Records drawn from a dataset:
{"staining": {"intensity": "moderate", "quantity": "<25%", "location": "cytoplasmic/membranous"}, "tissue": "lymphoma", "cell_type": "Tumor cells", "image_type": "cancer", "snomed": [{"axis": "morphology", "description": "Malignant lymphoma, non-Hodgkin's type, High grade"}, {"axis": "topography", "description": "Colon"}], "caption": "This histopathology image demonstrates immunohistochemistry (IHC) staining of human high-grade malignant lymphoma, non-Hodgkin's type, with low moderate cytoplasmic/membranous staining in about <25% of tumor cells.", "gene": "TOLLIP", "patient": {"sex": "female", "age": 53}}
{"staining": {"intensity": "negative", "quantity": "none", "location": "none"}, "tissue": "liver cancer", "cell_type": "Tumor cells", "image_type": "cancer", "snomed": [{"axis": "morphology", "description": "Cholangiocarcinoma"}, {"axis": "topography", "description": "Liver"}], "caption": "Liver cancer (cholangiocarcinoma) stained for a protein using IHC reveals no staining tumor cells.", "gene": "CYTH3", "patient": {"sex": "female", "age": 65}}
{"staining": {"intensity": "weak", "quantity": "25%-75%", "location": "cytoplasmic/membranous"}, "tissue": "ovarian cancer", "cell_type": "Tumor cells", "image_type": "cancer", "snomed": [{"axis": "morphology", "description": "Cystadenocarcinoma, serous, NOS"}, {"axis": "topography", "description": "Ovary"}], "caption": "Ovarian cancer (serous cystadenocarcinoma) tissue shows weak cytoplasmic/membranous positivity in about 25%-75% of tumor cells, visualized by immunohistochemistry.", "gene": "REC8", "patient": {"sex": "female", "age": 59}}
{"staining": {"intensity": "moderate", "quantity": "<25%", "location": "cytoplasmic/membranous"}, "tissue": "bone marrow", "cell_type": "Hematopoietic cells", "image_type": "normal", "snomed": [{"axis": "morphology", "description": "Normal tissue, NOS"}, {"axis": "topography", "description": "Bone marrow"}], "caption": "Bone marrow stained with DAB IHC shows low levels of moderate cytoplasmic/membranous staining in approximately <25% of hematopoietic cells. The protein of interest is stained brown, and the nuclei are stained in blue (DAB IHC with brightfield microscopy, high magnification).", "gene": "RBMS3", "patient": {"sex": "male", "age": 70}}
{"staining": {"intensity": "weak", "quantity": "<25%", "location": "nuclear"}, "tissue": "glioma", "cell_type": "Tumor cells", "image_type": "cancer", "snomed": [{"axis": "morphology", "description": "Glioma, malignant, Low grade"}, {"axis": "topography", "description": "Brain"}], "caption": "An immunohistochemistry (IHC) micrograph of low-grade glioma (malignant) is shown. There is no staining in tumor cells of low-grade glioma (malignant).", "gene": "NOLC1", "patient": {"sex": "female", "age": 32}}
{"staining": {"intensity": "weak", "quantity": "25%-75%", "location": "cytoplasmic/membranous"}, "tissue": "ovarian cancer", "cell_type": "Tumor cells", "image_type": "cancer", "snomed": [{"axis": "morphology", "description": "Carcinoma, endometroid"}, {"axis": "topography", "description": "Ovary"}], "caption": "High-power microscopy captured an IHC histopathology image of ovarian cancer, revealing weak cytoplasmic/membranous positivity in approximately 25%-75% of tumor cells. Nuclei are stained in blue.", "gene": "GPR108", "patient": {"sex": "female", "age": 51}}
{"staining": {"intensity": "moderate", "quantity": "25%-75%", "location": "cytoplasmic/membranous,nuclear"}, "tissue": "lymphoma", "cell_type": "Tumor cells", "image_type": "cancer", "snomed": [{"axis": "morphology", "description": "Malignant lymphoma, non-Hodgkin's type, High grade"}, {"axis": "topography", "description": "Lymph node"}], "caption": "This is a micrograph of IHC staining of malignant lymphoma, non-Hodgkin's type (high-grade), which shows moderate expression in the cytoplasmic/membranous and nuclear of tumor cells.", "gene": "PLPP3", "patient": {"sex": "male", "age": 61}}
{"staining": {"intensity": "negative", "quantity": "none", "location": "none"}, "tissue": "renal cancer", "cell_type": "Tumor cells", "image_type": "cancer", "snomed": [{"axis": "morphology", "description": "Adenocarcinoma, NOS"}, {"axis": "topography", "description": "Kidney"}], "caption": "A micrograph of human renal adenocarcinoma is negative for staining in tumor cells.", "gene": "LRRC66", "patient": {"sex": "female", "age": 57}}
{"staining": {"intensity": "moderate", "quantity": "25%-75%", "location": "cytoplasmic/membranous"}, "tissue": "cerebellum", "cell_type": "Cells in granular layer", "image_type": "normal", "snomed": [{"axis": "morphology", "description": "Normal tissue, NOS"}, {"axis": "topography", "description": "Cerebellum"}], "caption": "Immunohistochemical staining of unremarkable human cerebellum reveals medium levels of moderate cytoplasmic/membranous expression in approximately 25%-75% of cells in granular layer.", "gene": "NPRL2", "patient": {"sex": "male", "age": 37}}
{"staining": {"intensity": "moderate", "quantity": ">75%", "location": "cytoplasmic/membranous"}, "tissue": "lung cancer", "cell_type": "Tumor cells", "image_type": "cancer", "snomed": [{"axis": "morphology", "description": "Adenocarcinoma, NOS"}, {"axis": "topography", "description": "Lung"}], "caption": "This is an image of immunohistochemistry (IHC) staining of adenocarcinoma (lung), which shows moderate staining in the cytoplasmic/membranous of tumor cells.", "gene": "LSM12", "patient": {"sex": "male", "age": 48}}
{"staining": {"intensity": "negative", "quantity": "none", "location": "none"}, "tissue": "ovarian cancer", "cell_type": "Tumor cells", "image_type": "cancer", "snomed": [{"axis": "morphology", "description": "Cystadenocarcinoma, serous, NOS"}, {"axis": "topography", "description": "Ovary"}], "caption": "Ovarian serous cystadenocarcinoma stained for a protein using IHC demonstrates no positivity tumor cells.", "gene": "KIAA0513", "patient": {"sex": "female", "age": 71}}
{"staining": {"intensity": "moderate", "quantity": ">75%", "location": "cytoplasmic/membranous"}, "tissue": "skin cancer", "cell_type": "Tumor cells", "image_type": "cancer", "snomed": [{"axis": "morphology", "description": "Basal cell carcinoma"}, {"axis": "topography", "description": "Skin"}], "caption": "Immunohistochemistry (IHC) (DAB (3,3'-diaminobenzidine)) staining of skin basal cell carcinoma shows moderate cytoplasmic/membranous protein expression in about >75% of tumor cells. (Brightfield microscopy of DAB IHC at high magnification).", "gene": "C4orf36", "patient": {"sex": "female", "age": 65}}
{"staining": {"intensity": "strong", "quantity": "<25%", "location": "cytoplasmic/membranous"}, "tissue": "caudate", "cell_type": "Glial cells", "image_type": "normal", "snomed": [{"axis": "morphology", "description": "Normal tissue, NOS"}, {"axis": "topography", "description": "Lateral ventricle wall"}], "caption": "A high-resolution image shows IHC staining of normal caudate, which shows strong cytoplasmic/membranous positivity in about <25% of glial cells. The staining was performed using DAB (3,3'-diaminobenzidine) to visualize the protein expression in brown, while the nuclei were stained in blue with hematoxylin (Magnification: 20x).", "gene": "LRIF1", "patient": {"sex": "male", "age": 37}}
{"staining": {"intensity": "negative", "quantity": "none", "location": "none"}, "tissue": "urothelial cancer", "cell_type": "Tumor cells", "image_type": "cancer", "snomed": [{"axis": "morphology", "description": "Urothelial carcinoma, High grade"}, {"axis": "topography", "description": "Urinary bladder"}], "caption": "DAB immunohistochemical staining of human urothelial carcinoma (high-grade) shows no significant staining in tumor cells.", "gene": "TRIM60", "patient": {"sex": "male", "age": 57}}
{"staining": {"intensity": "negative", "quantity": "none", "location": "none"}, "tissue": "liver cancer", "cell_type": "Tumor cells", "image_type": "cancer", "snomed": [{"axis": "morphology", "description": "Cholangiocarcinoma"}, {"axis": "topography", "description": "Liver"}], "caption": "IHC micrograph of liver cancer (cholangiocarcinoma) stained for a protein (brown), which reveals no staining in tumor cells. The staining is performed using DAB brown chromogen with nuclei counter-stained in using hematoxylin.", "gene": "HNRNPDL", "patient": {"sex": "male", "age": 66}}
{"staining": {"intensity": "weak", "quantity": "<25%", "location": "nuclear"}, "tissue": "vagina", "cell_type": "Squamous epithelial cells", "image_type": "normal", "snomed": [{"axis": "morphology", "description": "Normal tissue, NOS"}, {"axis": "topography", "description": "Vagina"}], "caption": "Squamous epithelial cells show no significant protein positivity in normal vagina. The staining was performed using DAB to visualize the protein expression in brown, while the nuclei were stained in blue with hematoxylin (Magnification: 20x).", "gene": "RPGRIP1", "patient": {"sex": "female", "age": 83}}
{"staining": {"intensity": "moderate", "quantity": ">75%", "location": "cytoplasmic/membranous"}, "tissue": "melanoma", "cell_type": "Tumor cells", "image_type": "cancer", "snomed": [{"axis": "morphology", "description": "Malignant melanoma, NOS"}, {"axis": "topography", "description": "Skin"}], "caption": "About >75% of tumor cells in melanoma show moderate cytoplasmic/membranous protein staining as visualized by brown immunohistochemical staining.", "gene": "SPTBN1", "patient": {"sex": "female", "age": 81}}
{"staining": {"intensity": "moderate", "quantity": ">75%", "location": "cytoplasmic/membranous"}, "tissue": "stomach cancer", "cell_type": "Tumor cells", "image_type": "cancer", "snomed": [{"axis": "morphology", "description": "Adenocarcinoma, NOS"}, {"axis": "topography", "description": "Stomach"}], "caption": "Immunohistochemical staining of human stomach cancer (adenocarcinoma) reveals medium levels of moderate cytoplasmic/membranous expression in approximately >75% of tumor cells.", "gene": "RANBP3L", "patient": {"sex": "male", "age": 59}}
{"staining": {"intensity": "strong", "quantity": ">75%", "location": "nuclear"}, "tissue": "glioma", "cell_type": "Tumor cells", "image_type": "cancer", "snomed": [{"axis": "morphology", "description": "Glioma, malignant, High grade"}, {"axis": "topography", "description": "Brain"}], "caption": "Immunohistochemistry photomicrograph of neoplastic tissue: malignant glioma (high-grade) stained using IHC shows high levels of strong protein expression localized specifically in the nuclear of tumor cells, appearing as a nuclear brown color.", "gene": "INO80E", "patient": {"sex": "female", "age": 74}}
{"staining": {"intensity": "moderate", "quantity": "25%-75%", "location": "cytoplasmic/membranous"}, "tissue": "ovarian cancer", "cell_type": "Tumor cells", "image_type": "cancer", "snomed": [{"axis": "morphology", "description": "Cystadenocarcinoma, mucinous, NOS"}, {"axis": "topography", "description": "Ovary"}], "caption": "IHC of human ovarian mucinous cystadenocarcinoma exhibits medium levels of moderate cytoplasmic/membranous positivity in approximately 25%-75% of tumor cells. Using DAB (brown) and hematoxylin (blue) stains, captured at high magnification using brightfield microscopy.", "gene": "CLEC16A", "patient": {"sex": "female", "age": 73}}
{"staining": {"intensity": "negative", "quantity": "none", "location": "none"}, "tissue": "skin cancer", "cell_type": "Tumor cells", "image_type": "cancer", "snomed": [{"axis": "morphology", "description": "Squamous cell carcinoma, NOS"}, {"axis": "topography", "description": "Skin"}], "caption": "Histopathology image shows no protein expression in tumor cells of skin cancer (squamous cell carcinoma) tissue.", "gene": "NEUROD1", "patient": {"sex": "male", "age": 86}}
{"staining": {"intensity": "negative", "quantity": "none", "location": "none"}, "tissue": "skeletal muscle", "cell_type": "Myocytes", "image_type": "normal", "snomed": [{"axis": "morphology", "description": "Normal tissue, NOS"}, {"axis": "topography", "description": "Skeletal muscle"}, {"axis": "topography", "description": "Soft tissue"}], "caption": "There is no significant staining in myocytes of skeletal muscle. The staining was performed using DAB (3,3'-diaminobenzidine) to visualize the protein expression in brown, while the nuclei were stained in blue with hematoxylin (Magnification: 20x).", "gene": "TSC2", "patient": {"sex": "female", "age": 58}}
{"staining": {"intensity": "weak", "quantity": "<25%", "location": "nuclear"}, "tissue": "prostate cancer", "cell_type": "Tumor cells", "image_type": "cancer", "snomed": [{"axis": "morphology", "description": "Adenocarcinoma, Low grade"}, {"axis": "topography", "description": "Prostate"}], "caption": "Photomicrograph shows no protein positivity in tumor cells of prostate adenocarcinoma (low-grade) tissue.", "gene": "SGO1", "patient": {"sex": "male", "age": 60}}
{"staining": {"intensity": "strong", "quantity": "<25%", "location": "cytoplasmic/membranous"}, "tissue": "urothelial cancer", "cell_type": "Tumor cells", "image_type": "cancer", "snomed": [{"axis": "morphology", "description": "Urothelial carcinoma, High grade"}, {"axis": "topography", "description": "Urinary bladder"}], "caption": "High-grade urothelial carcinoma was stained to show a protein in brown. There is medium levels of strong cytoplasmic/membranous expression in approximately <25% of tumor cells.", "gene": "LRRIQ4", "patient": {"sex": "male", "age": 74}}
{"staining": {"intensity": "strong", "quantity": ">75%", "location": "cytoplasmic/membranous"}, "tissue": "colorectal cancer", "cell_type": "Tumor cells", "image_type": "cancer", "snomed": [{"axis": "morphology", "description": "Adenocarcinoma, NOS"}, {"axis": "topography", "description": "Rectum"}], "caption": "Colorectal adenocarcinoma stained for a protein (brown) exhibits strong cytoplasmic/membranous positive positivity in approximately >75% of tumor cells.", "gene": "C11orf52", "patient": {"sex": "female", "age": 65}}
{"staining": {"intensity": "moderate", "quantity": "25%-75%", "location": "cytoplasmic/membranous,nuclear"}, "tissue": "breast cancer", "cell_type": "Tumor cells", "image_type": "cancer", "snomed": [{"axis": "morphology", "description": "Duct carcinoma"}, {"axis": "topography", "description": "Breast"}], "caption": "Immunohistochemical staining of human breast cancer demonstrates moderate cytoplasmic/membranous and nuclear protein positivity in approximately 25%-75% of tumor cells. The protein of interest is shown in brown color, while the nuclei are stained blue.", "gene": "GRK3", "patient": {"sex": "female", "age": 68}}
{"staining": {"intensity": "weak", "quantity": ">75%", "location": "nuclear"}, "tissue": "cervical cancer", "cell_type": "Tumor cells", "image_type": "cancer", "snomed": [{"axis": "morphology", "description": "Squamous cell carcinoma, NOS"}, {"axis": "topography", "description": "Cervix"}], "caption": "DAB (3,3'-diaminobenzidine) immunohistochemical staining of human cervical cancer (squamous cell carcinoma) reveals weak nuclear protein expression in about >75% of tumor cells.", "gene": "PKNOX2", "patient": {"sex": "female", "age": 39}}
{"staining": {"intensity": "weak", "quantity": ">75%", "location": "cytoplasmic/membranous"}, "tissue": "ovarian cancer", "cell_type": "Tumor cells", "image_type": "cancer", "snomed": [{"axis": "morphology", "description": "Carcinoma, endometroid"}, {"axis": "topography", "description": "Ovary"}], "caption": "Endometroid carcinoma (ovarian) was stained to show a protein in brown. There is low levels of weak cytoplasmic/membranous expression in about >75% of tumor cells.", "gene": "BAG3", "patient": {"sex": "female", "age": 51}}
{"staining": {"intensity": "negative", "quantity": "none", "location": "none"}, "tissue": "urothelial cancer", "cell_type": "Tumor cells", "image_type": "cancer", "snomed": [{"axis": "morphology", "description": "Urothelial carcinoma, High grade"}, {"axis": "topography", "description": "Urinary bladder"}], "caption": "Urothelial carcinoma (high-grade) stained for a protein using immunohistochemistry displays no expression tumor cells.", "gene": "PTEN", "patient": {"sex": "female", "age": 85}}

** What you have to do **
Give back every line from the beginning of the records through the line holding "using IHC reveals", exactly as it reads, and leave out the rest.

** Completed exercise **
{"staining": {"intensity": "moderate", "quantity": "<25%", "location": "cytoplasmic/membranous"}, "tissue": "lymphoma", "cell_type": "Tumor cells", "image_type": "cancer", "snomed": [{"axis": "morphology", "description": "Malignant lymphoma, non-Hodgkin's type, High grade"}, {"axis": "topography", "description": "Colon"}], "caption": "This histopathology image demonstrates immunohistochemistry (IHC) staining of human high-grade malignant lymphoma, non-Hodgkin's type, with low moderate cytoplasmic/membranous staining in about <25% of tumor cells.", "gene": "TOLLIP", "patient": {"sex": "female", "age": 53}}
{"staining": {"intensity": "negative", "quantity": "none", "location": "none"}, "tissue": "liver cancer", "cell_type": "Tumor cells", "image_type": "cancer", "snomed": [{"axis": "morphology", "description": "Cholangiocarcinoma"}, {"axis": "topography", "description": "Liver"}], "caption": "Liver cancer (cholangiocarcinoma) stained for a protein using IHC reveals no staining tumor cells.", "gene": "CYTH3", "patient": {"sex": "female", "age": 65}}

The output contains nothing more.